The American intellectual and scientific community’s support for, first German, and then Nazi ideas on eugenics had already left its fingerprints on the most comprehensive attempt to enforce racial purity in the history of the world.
The fault, I believe, lies in either a disregard or an indifference towards the reality that inherent in the ideology of forced sterilization (“they should not be allowed to reproduce”) is the seed that gives birth to extermination (“they should not be allowed to exist”).
The Supreme Court case that effectively deemed forced sterilization illegal was Skinner v. Oklahoma (1942) and the opinion was written by Justice William O. Douglas. He highlighted the inequity of Oklahoma’s law by noting that a three-time chicken thief could be sterilized while a three-time embezzler could not.
This clearly shows the bias of the eugenics laws against the poor. Douglas said: “We have not the slightest basis for inferring that the inheritability of criminal traits follows the neat legal distinctions which the law has marked between those two offenses.” Despite the Skinner case, sterilization of people in institutions for the mentally ill and mentally challenged continued through the mid-1970s.

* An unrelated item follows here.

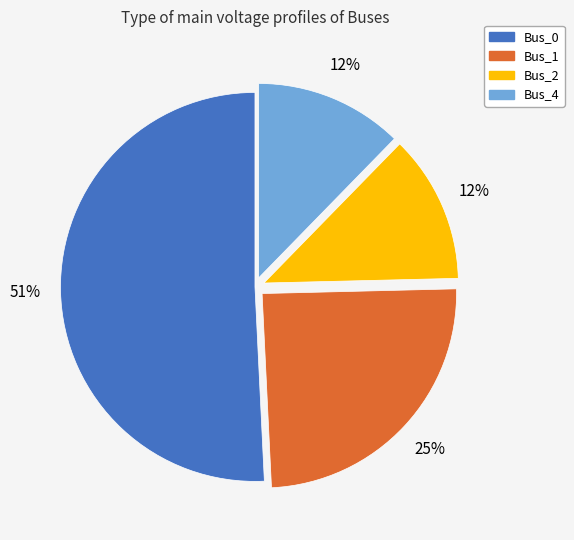

Is the sum of Bus_1 and Bus_0 greater than half?

Yes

It should be crystal clear where the road leads when there is a fervent belief in the inherent inferiority of any group of people. Why the Heritage Foundation and the American Enterprise Institute saw fit to allow Jason Richwine the platform to champion such views is only a question they can answer.
Nevertheless, we need not wait for their explanation or excuse because the verdict is already in on this brand of prejudicial nativism – history has judged it; weighed it in the balances of justice and found it defective.